Work instructions -
Can you rewrite the lines from the one containing "order: Peltigerales" through the end of the records, inclusive, replacing "common name" with "vernacular name" and leaving everything else unchanged?

Records -

◇ ◇ ◇ ◇

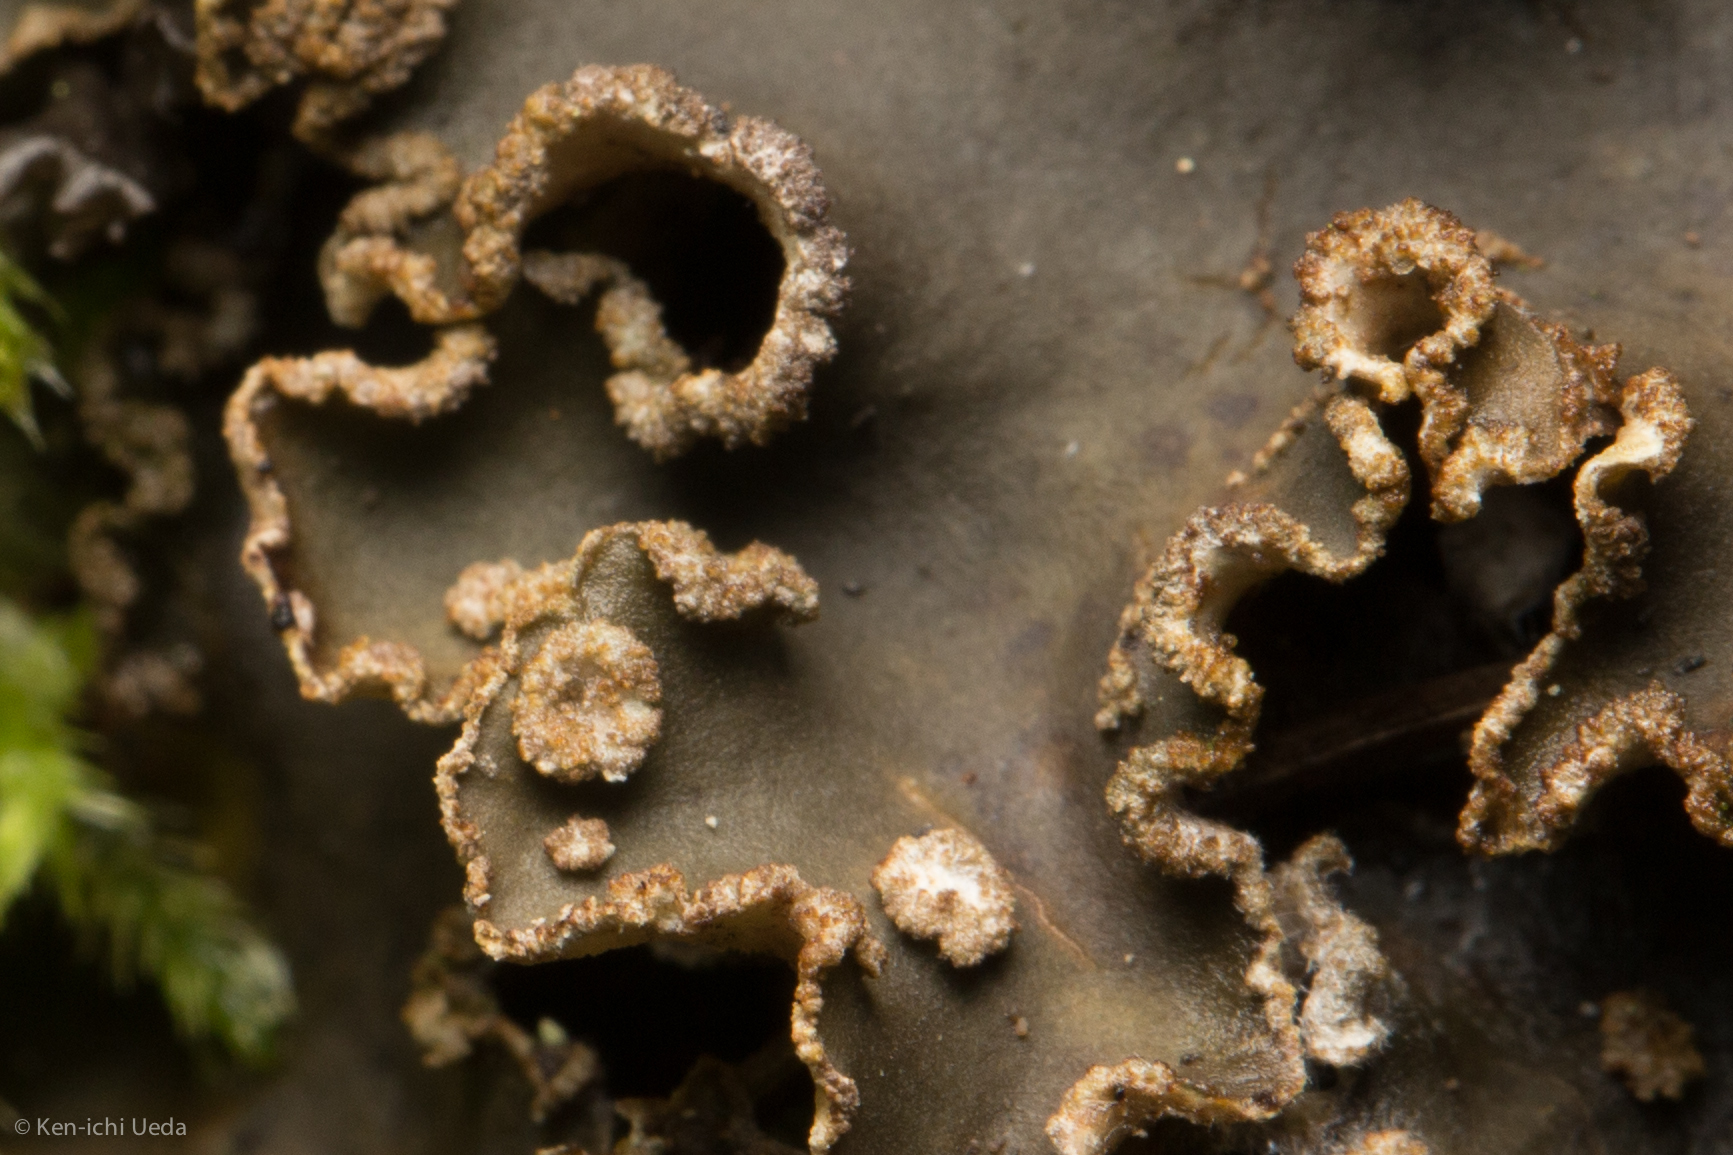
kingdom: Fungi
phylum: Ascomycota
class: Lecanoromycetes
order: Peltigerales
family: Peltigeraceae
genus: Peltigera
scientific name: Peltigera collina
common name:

◇ ◇ ◇ ◇

Correct answer -
order: Peltigerales
family: Peltigeraceae
genus: Peltigera
scientific name: Peltigera collina
vernacular name:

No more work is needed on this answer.